Just because this narrative has been wrong on several occasions since the start of 2022, it is not necessarily wrong now. But it was hard to find anyone in the Swiss Alps who was buying it.

Nicolai Tangen, head of Norway’s enormous $1.3tn oil fund, is among the party poopers. With a dash of Nordic straight talking, he told me the fizzing market conditions that stemmed from the global injection of monetary stimulus after the outbreak of Covid had pulled a lot of “crap” on to stock exchanges. He said the oil fund’s 2022 performance — a 14 per cent decline in total — was one of its worst runs since inception, but it would have been worse if it had not decided to avoid some of those new market listings.

Now, Tangen said, a good deal of the froth had been blown off the markets, but investors should accept that the Fed may well restart rate rises and that a long, slow grind of low returns lies ahead.

Again, with or without the mind-controlling microchip, big money managers agree this is a likely outcome that a lot of investors are reluctant to take on board. Investors broadly know that this time is different, that 2022 taught everyone that they didn’t understand inflation after all, and that the Fed can stay hawkish longer than you can remain solvent. However, they are still struggling to shake off the muscle memory built up from previous cycles.
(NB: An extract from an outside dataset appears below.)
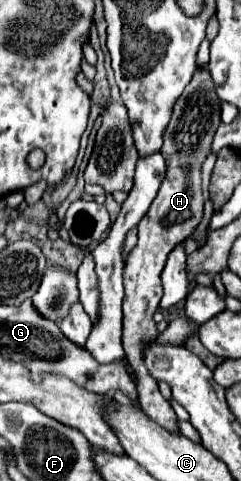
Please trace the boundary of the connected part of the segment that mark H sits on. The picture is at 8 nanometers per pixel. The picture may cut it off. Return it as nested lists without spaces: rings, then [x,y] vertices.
[[[197,67],[197,71],[193,73],[193,79],[185,87],[185,93],[181,93],[181,97],[173,105],[173,115],[165,131],[165,143],[161,147],[161,155],[167,161],[167,173],[165,173],[165,179],[161,183],[161,189],[155,201],[151,203],[149,211],[137,225],[139,243],[129,253],[125,273],[123,273],[125,275],[123,349],[133,369],[133,375],[137,379],[139,405],[153,421],[157,421],[161,427],[169,431],[177,431],[177,417],[169,401],[161,395],[157,381],[145,369],[143,351],[145,351],[145,341],[155,341],[157,337],[153,313],[157,311],[161,295],[163,295],[161,271],[165,267],[167,255],[179,243],[183,243],[193,233],[193,229],[197,229],[197,225],[201,223],[201,217],[203,217],[201,167],[205,159],[209,157],[209,145],[213,143],[213,133],[217,131],[219,123],[221,123],[221,101],[217,97],[217,91],[213,89],[213,79],[209,77],[207,67]]]

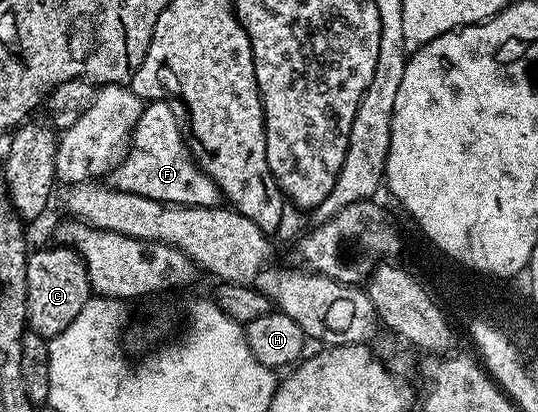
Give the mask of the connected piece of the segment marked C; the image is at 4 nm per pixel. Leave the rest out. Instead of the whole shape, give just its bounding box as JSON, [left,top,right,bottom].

“We think we are shifting from one type of environment that existed for 40-plus years,” said Karen Karniol-Tambour, co-chief investment officer for sustainability at Bridgewater Associates, the hedge fund behemoth. “We think we are moving to an environment where inflation will be more volatile, more entrenched.”

That will demand that monetary policy is tighter for longer, even despite the damage this may inflict on the real economy and on jobs.
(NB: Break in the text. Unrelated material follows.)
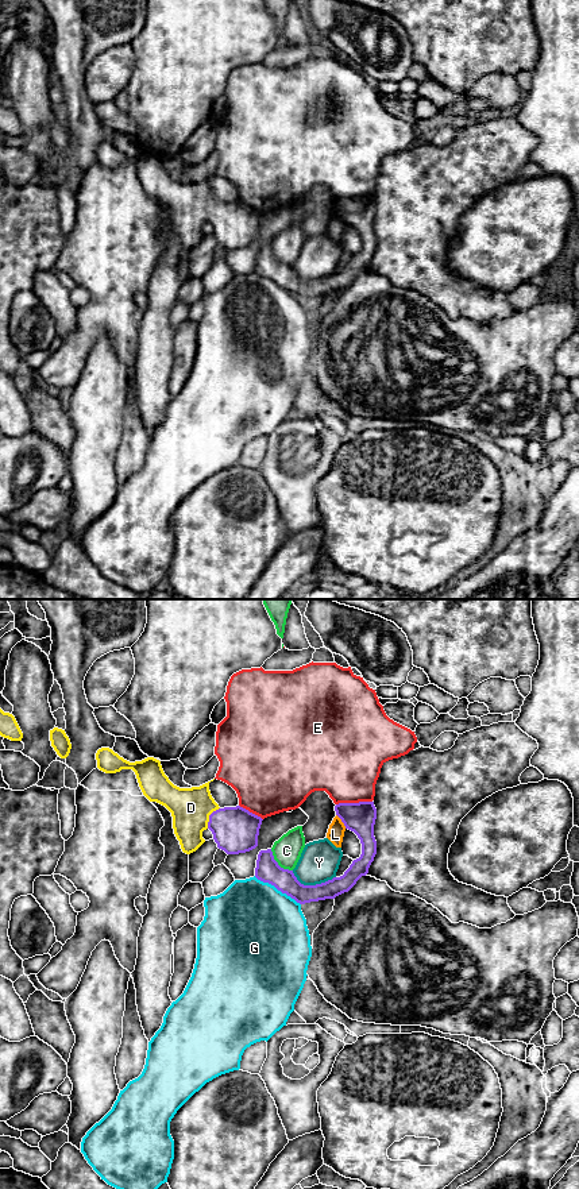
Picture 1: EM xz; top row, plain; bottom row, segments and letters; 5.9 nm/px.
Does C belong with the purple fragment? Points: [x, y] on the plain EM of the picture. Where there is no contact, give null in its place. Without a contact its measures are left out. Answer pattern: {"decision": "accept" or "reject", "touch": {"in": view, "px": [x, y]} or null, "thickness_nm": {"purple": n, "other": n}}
{"decision": "reject", "touch": {"in": "xz", "px": [277, 259]}, "thickness_nm": {"purple": 140, "other": 170}}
“The market has had a couple of months of saying ‘maybe we’re back to being back to normal, don’t worry about it’,” Karniol-Tambour said. “We don’t think that’s right.”
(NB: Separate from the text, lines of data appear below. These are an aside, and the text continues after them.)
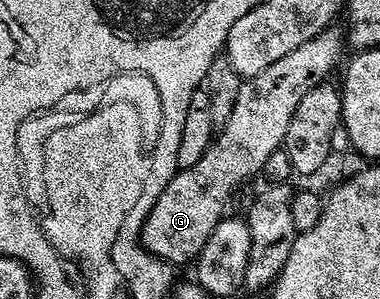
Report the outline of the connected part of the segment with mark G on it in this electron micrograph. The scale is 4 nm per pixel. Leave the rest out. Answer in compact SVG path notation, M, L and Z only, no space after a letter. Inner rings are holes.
M331 24L312 40L304 40L300 48L292 48L288 56L280 56L276 64L268 64L264 72L243 81L240 96L236 96L236 104L232 104L232 116L228 116L225 124L215 133L214 141L210 143L204 156L200 156L200 160L196 160L192 168L175 172L172 180L168 180L164 192L160 192L156 204L146 214L142 225L142 246L147 252L171 264L193 263L197 259L208 236L212 236L212 228L216 228L216 224L221 222L227 213L226 205L230 202L230 193L233 192L234 186L248 181L253 174L261 175L264 160L268 160L272 152L283 149L288 124L292 121L292 112L296 112L296 104L300 104L301 98L308 93L308 88L316 88L316 84L331 77L329 74L333 72L334 65L343 61L342 49L347 49L347 46L348 39L343 27Z

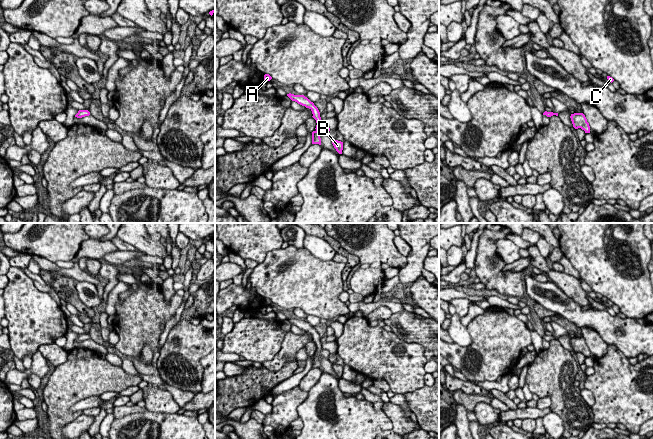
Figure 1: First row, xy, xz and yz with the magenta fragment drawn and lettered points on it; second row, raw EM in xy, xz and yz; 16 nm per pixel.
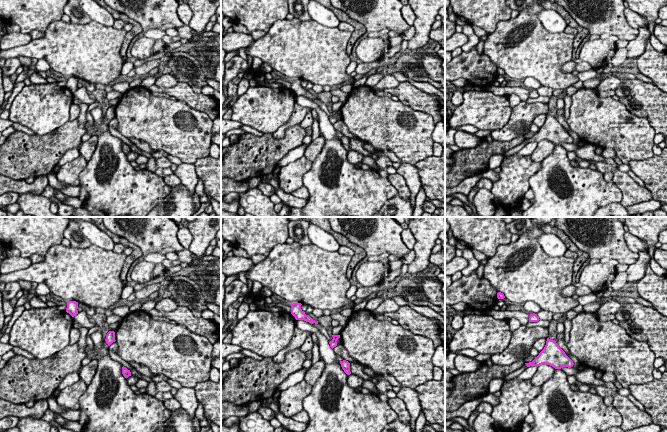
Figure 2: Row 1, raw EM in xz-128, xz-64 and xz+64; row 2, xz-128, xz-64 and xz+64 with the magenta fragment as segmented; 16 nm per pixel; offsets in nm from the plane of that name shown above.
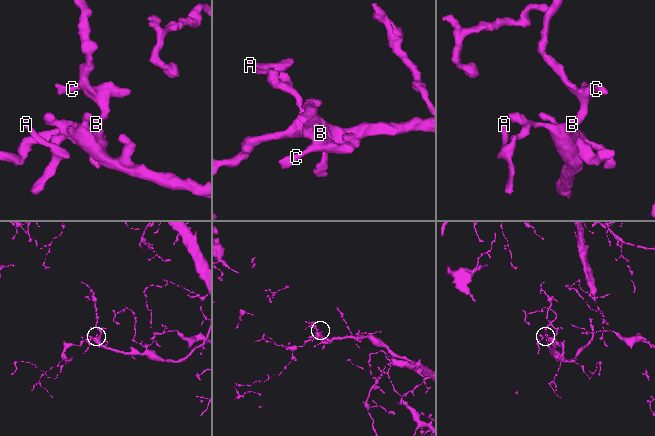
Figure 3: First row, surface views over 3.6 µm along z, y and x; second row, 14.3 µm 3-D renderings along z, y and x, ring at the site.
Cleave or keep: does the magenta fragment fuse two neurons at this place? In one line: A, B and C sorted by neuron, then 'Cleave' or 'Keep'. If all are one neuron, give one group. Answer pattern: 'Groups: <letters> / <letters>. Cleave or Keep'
Groups: A B C. Keep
Bridgewater’s flagship Pure Alpha fund churned out a gain of 9.5 per cent last year, roughly in line with its long-run average and a performance that long-only asset managers can only dream of. The rise could have been more if Bridgewater had chosen to jump on board the market rally in the fourth quarter. Instead, it stuck to its view that the impact of already aggressive rate rises has not yet played out and that markets are just too rosy.

Jonathan Hausman, senior managing director in global investment strategy at the $250bn Ontario Teachers’ Pension Plan, is relatively optimistic. For OTPP, the answer is to try to look beyond short-term conflicting signals and to hunt for more durable bets in the likes of infrastructure and real estate. It may sound boring and basic, but bonds — both corporate and sovereign — are also more alluring prospects now yields have pushed higher and default risks still seem low.

But he also agreed that investors are working hard to convince themselves that markets are in recovery mode. “The mood is schizophrenic,” he said. “Among the cognoscenti, there’s a sense that the institutions — the Fed and the European Central Bank — are really in this for the long haul, not to be the ones that let inflation rip. Your heart says ‘I think this is going to be OK’ but your head says ‘I know these guys are playing for keeps’.” 

As 2022 wound to a close, the notion that central bankers could quash a markets resurgence this year was seen as a small possibility, high-impact tail risk. But it is clear that the smart money is taking this prospect seriously. If you are rushing headlong in to this rally, this should be enough to give you pause.